ELECTRIC MOTOR WITH ROTARY ENCODER

Abstract

An electric motor with a motor shaft, a motor pinion and a sensor element for an optical rotary encoder which has at least one recess for the transmission of a light beam from the optical rotary encoder. The motor shaft, the motor pinion and the sensing element being integrally formed with one another and being coupled with the motor shaft in a rotationally fixed manner. Further, the sensor element has a drum-shaped design and is aligned coaxially with the motor pinion. The recess is formed in the sensor element in such a way that the light beam of the rotary encoder can pass radially relative to a rotational axis of the sensor element. The invention also relates to a medical device with such an electric motor.

Claims

1. An electric motor comprising: a motor shaft; a motor pinion attached to the motor shaft; an optical rotary encoder having a light beam; a sensor element for use with the optical rotary encoder, the sensor element secured to the motor shaft and having at least one recess for the transmission of the light beam from the optical rotary encoder; and means for integrally forming the motor pinion and the sensing element with one another and being coupled with the motor shaft in a rotationally fixed manner, wherein the sensor element is drum-shaped and is aligned coaxially with the motor pinion and the at least one recess is formed in the sensor element in such a way that the light beam of the rotary encoder can pass radially relative to a rotational axis of the sensor element.

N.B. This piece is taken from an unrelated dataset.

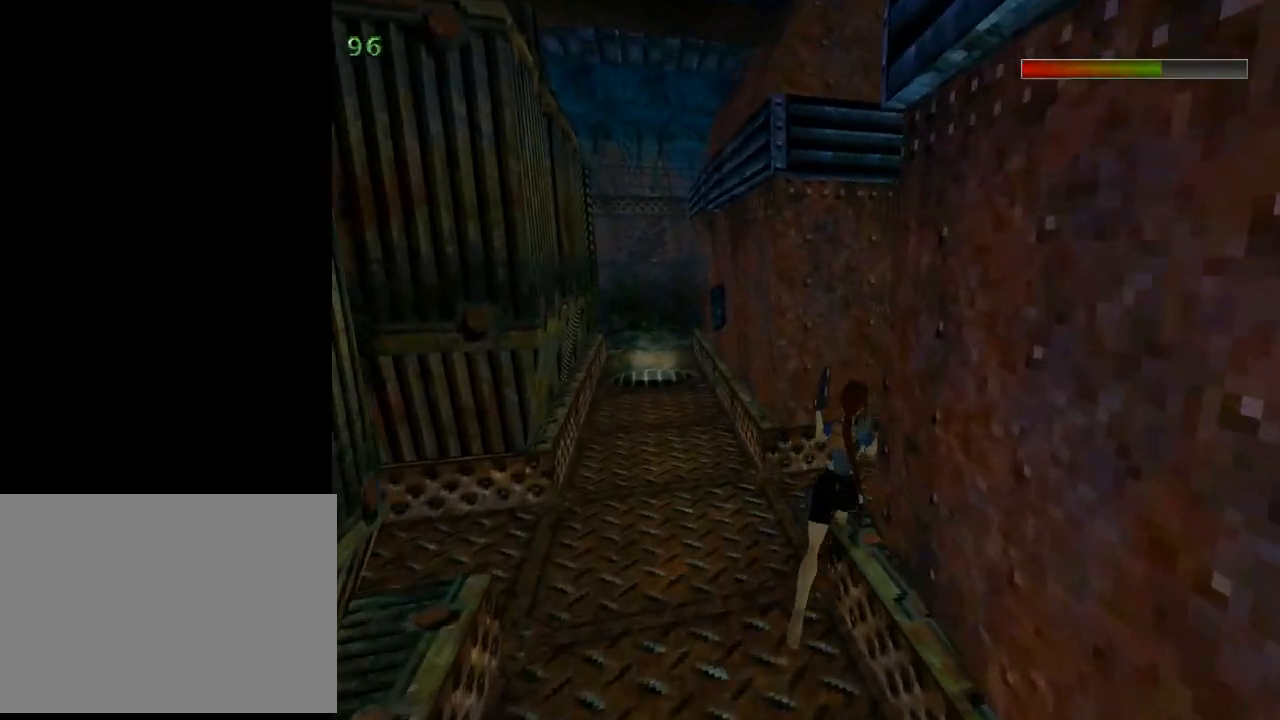
{"buttons": ["DPAD_UP"], "left_stick": "center", "events": [[200, "TRIANGLE", "up"], [267, "DPAD_RIGHT", "up"]]}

2. The electric motor according to claim 1, wherein the motor pinion is arranged between the sensor element and a motor housing.

3. The electric motor according to claim 1, wherein the sensor element extends longitudinally beyond the motor shaft.

4. The electric motor according to claim 1, wherein the recess is defined by two material segments for shadowing the light beam of the rotary encoder.

5. The electric motor according to claim 4, wherein the two material segments extend parallel to a rotational axis of the sensor element and define two recesses which are formed by a groove that extends radially and completely through the sensor element.

6. The electric motor according to claim 5, wherein each of the two material segments has a cylindrical segment-shaped outer surface and a flat inner surface, the inner surfaces of the material segments being arranged parallel to each other and delimiting the groove.

7. The electric motor according to claim 4, wherein the sensor element is a hollow cylindrical shape, and wherein the material segments have a uniform wall thickness and define at least two recesses.

8. The electric motor according to claim 7, wherein the number of recesses is three.

9. The electric motor according to claim 1, wherein the motor pinion and the sensor element are designed as a one-piece, injection-molded part.

10. The electric motor according to claim 4, wherein the rotary encoder with the light source also includes a light receiver, and wherein the sensor element is arranged between the light source and the light receiver in such a way that a direct light beam can be projected between the light source and the light receiver via the at least one recess and be shaded by the material segments.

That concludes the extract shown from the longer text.